____ Supplied entries
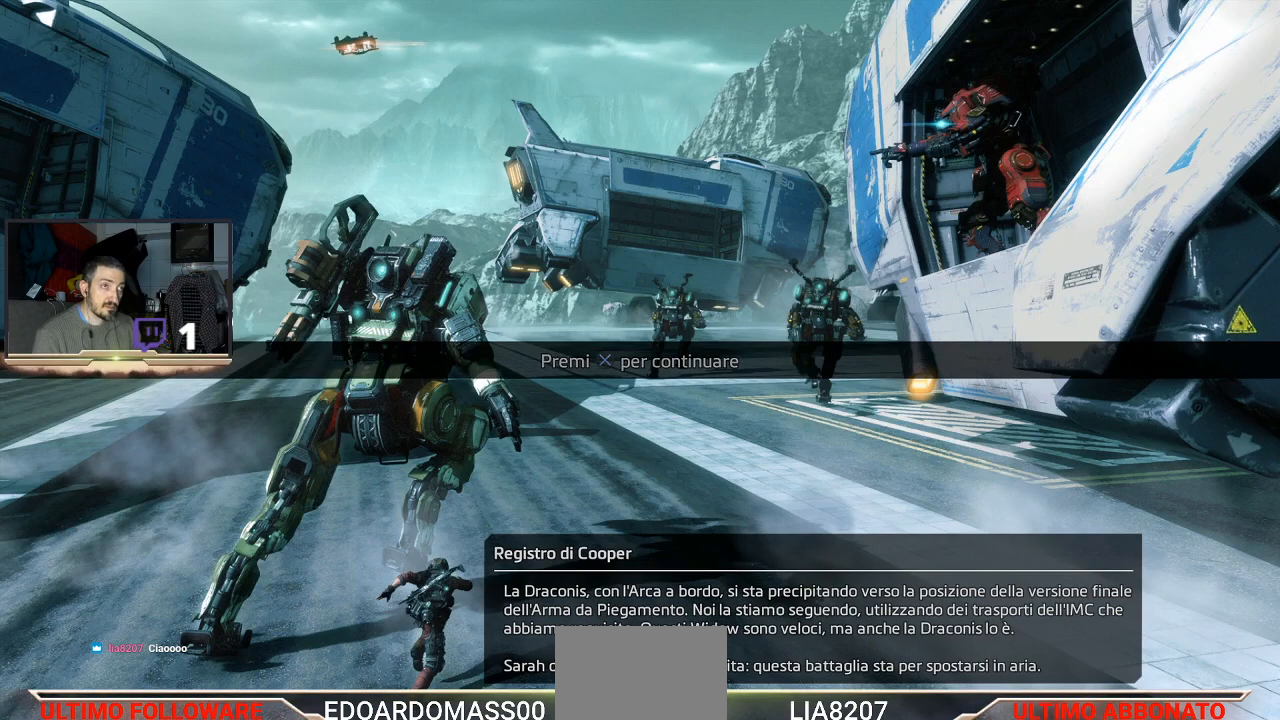
{"buttons": [], "left_stick": "center", "right_stick": "center", "events": []}
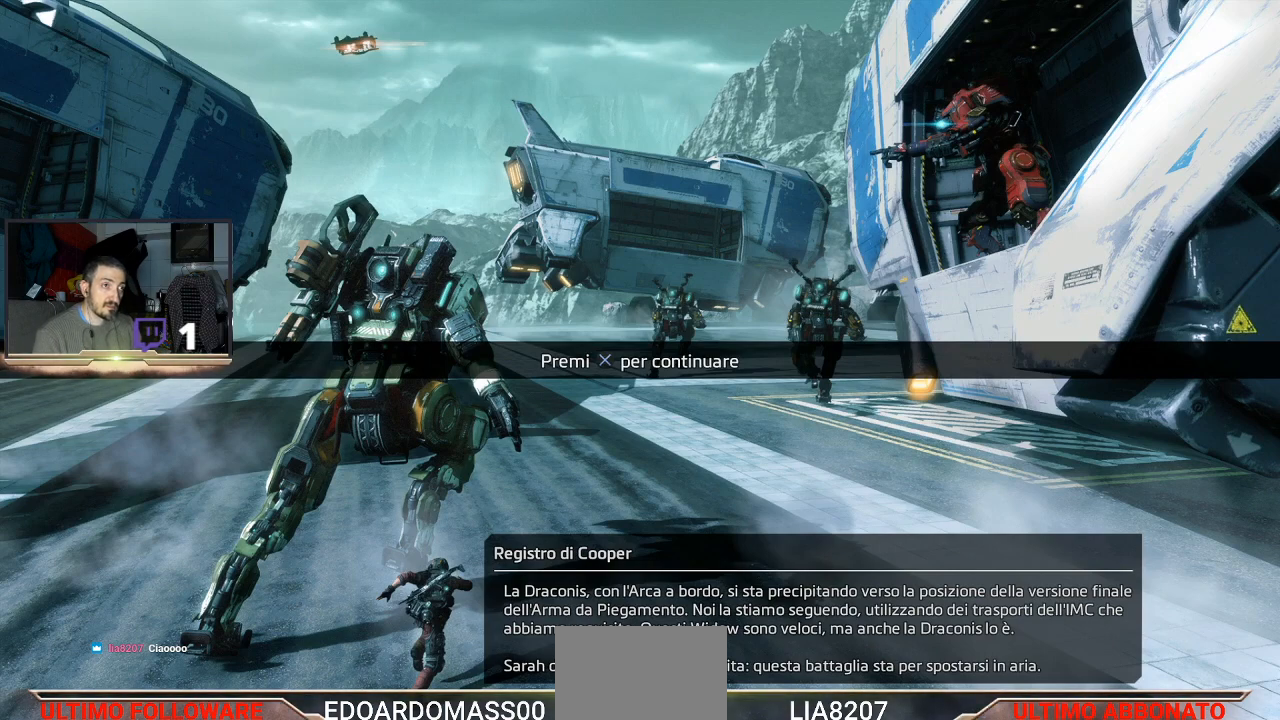
{"buttons": [], "left_stick": "center", "right_stick": "center", "events": [[267, "CROSS", "down"], [467, "CROSS", "up"]]}
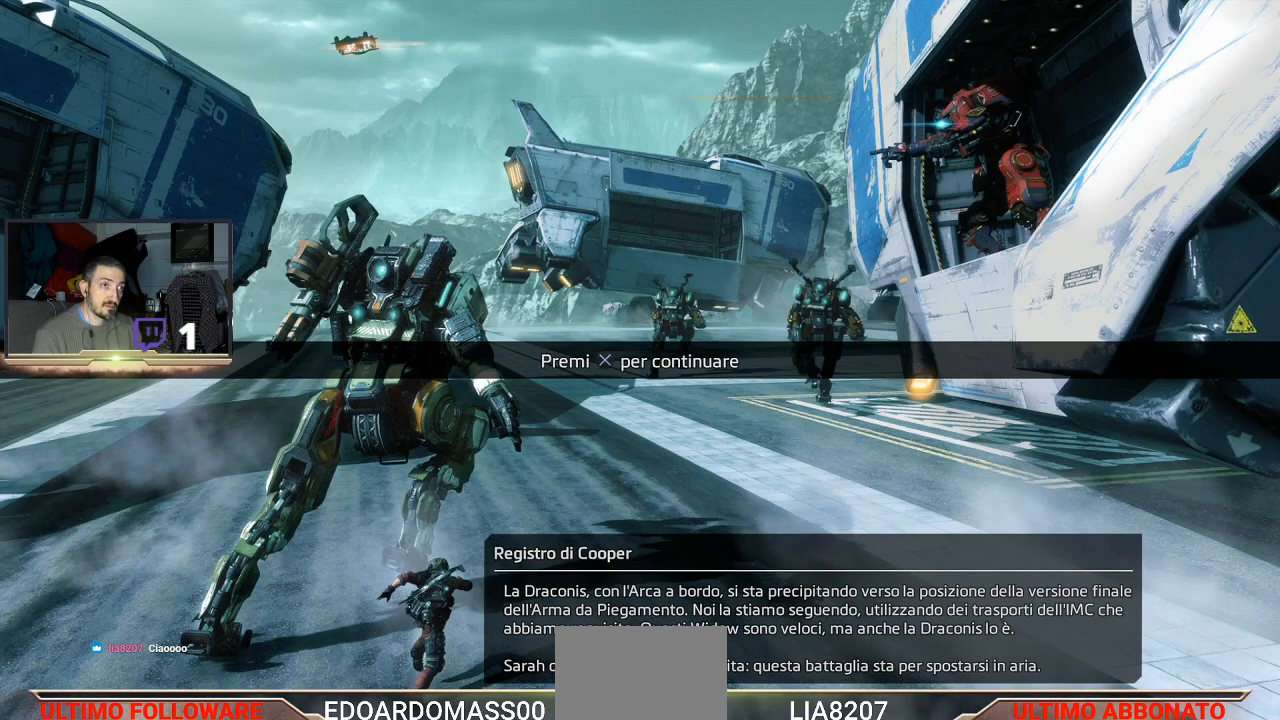
{"buttons": [], "left_stick": "center", "right_stick": "center", "events": []}
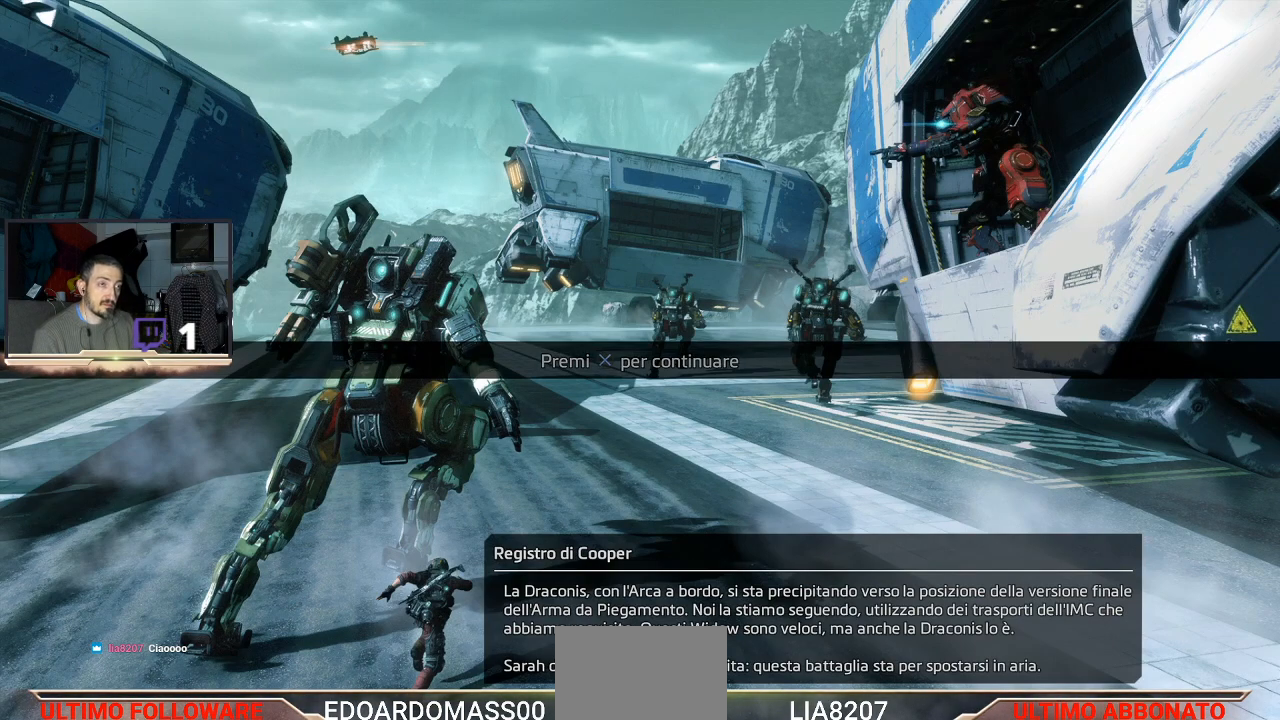
{"buttons": [], "left_stick": "center", "right_stick": "center", "events": []}
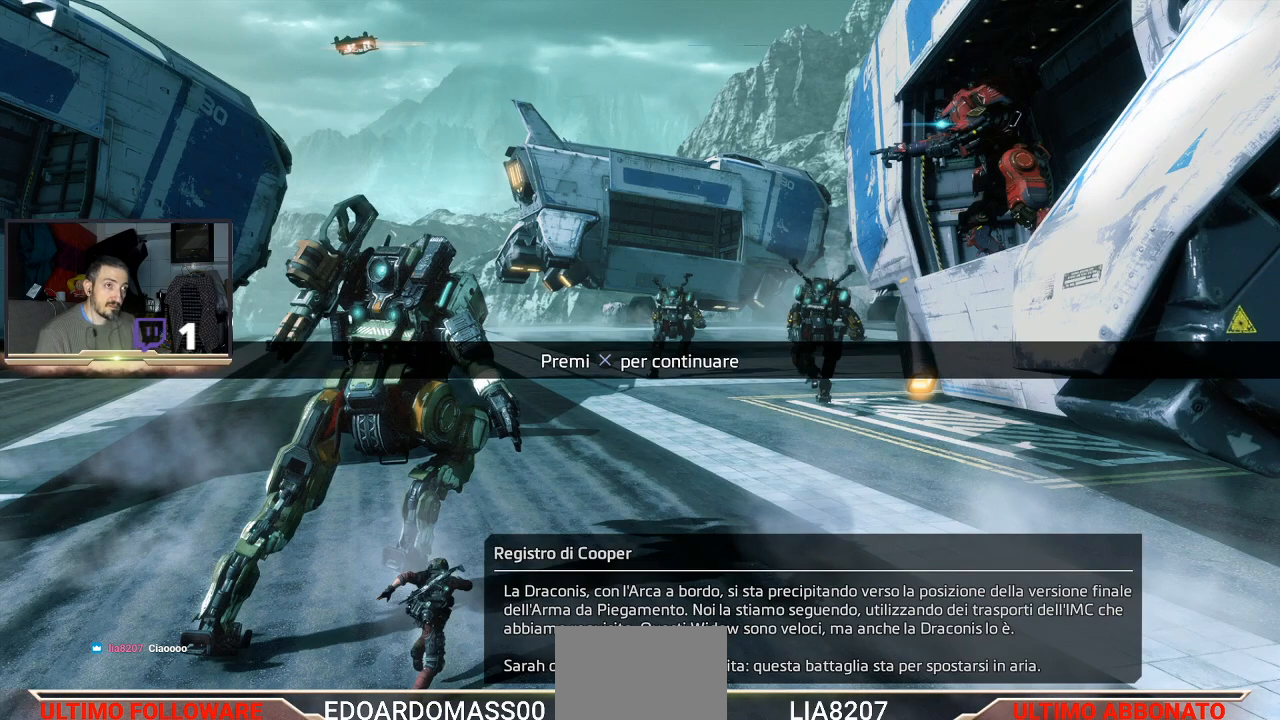
{"buttons": [], "left_stick": "center", "right_stick": "center", "events": []}
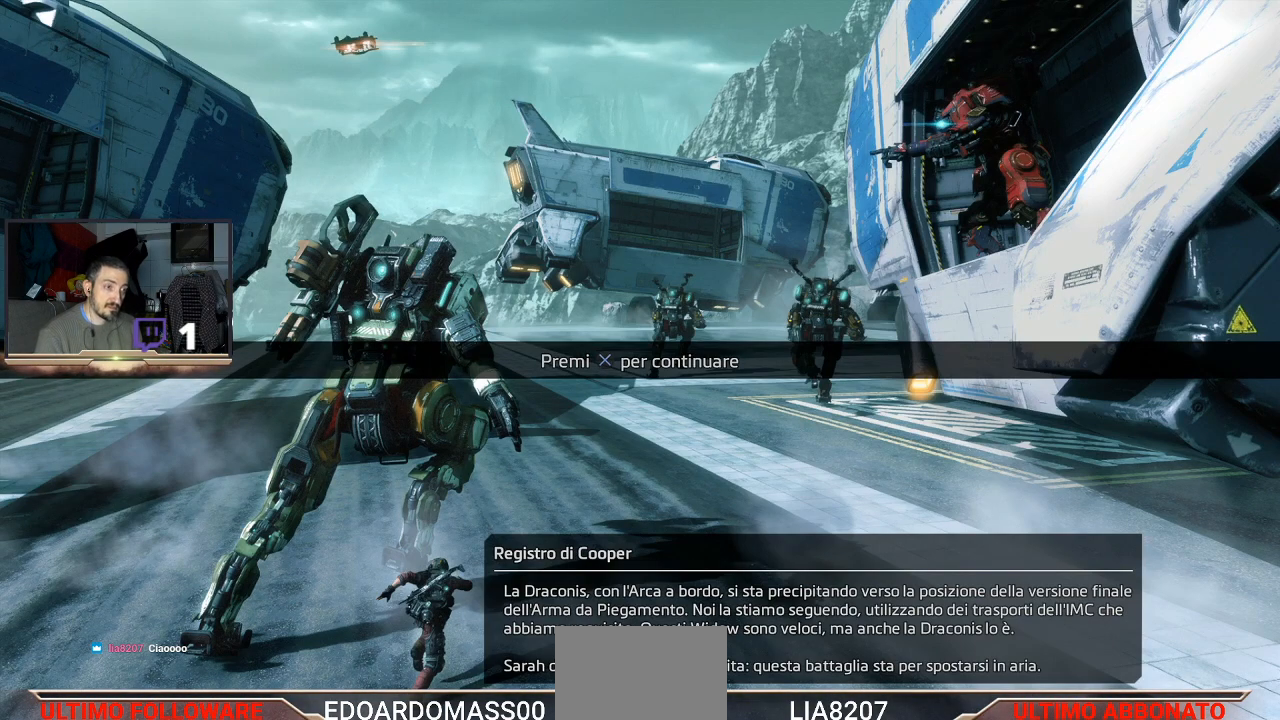
{"buttons": [], "left_stick": "center", "right_stick": "center", "events": [[167, "CROSS", "down"], [433, "CROSS", "up"]]}
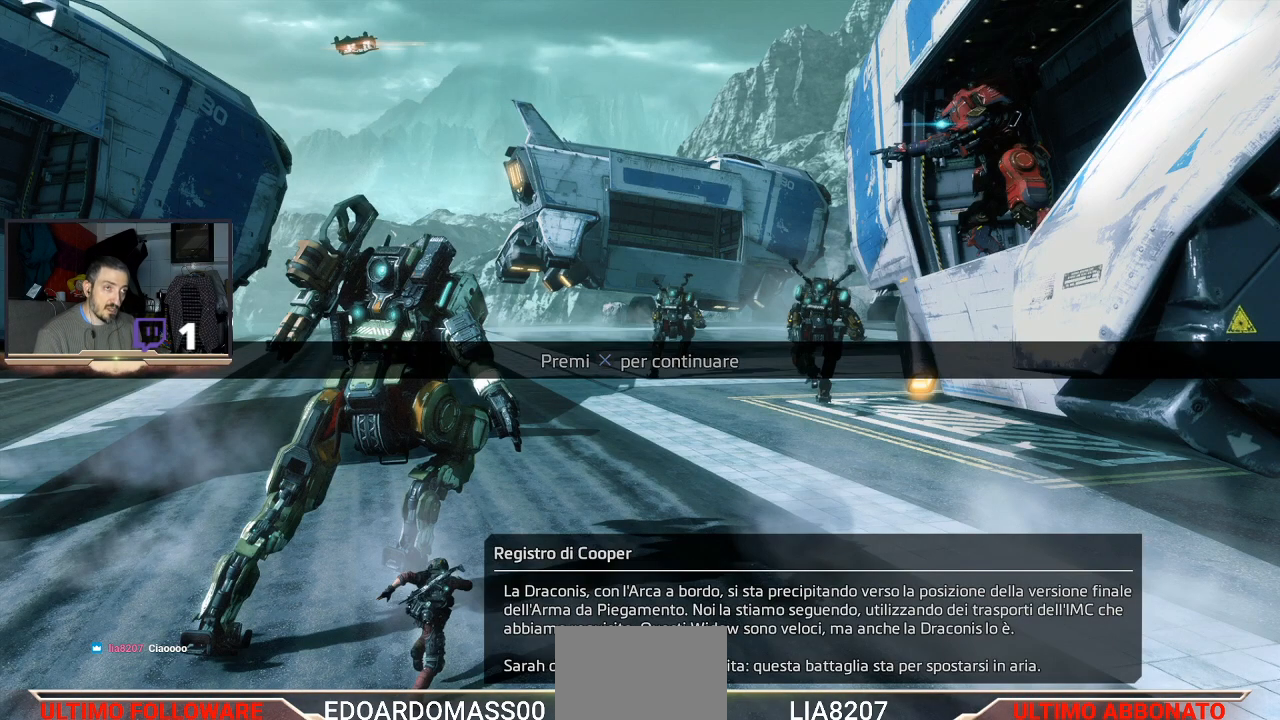
{"buttons": [], "left_stick": "center", "right_stick": "center", "events": [[33, "CROSS", "down"], [167, "CROSS", "up"], [233, "CROSS", "down"], [333, "CROSS", "up"], [400, "CROSS", "down"], [500, "CROSS", "up"]]}
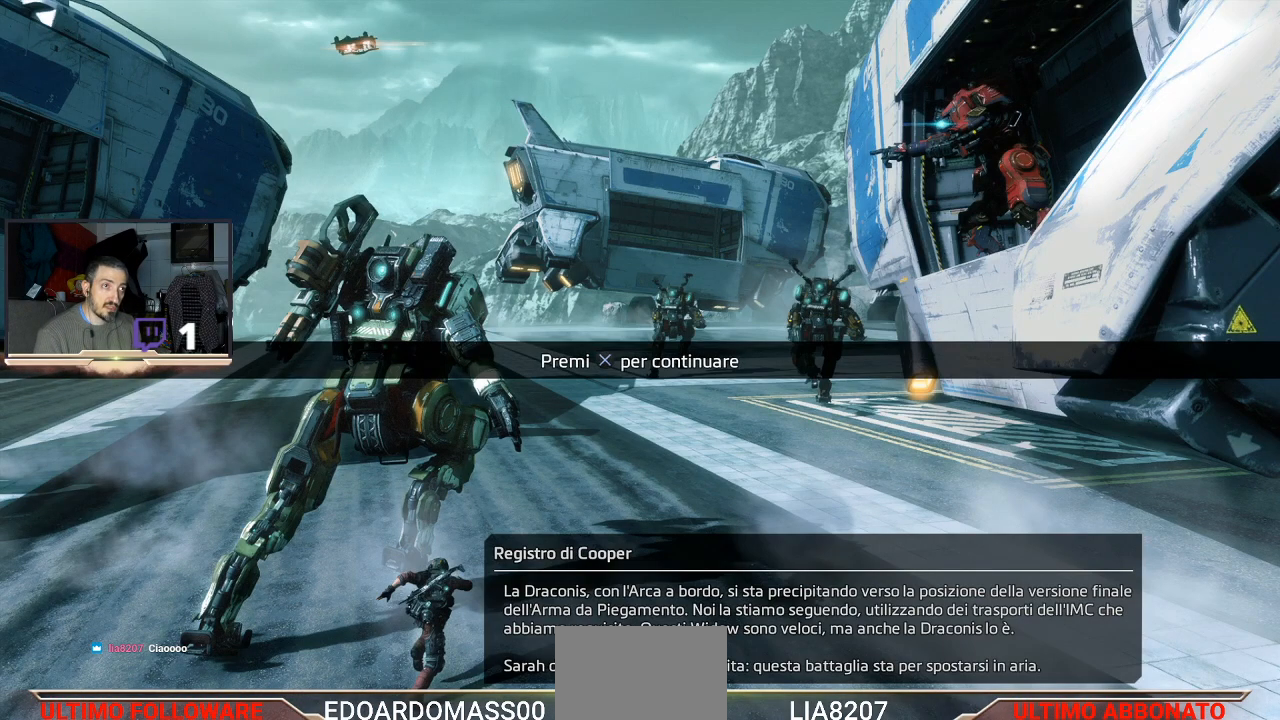
{"buttons": [], "left_stick": "center", "right_stick": "center", "events": [[67, "CROSS", "down"], [167, "CROSS", "up"], [233, "CROSS", "down"], [333, "CROSS", "up"], [400, "CROSS", "down"], [500, "CROSS", "up"]]}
________
- _Work to complete_: Every entry above needs to be copied exactly, and no pictures go with it.

- _Output of the exercise_:
{"buttons": [], "left_stick": "center", "right_stick": "center", "events": []}
{"buttons": [], "left_stick": "center", "right_stick": "center", "events": [[267, "CROSS", "down"], [467, "CROSS", "up"]]}
{"buttons": [], "left_stick": "center", "right_stick": "center", "events": []}
{"buttons": [], "left_stick": "center", "right_stick": "center", "events": []}
{"buttons": [], "left_stick": "center", "right_stick": "center", "events": []}
{"buttons": [], "left_stick": "center", "right_stick": "center", "events": [[167, "CROSS", "down"], [433, "CROSS", "up"]]}
{"buttons": [], "left_stick": "center", "right_stick": "center", "events": [[33, "CROSS", "down"], [167, "CROSS", "up"], [233, "CROSS", "down"], [333, "CROSS", "up"], [400, "CROSS", "down"], [500, "CROSS", "up"]]}
{"buttons": [], "left_stick": "center", "right_stick": "center", "events": [[67, "CROSS", "down"], [167, "CROSS", "up"], [233, "CROSS", "down"], [333, "CROSS", "up"], [400, "CROSS", "down"], [500, "CROSS", "up"]]}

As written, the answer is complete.